Whole Foods, which opened its seventh store in New York City Thursday on East 57th Street, donated the cost of installing 57 salad bars, around $300,000, through its Whole Kids Foundation.

“This is a gift that is going to keep on giving for years to come as thousands of our students learn to make healthier nutritional choices in their lives,” Mayor Michael Bloomberg said.

As part of the Bloomberg’s Task Force on Obesity, the city has pushed for the addition of salad bars in schools, enabling children to make healthier food choices. The city’s goal is to put salad bars in all 1,200 school buildings by 2015. 
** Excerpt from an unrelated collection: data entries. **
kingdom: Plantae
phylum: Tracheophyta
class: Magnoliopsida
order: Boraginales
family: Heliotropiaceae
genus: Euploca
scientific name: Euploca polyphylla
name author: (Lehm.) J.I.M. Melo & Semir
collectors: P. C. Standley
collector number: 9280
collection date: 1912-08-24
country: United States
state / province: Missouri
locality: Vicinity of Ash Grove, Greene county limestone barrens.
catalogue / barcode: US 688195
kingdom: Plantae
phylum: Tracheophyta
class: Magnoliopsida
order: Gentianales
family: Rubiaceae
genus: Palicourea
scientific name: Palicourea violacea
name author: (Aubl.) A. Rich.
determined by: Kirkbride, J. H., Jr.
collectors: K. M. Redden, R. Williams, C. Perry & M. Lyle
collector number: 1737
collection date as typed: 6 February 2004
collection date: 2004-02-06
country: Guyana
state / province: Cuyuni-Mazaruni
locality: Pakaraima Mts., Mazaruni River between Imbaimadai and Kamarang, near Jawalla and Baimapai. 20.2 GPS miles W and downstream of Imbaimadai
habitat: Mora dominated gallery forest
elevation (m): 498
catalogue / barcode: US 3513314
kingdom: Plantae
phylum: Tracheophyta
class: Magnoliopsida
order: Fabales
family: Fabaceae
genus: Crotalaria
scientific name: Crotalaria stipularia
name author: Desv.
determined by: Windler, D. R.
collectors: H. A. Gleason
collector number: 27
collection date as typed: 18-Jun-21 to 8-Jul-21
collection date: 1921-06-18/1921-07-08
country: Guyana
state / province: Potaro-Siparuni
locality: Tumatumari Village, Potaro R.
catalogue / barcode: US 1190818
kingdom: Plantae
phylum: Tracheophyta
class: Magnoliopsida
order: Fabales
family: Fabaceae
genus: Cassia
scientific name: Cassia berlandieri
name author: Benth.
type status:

Currently, there are salad bars in roughly three-quarters of the city’s schools, according to the mayor’s office. The salad bar is included in the $1.50 lunch, reduced-priced lunch, or free lunch programs.

Healthier Children

Giving students better access to fresh fruit and vegetables is one way Bloomberg is trying to fight childhood obesity, a rate he said has decreased 5.5 percent in the past five years (for kindergarteners through eighth grade) thanks to the city’s efforts to educate children about healthy eating.

“Kids do make better choices around their meals if they do have access to a salad bar. They tend to eat more fruits and vegetables and will eat a bigger variety,” Diane Harris, the Centers for Disease Control and Prevention (CDC) lead for the Let’s Move Salad Bars to Schools initiative said.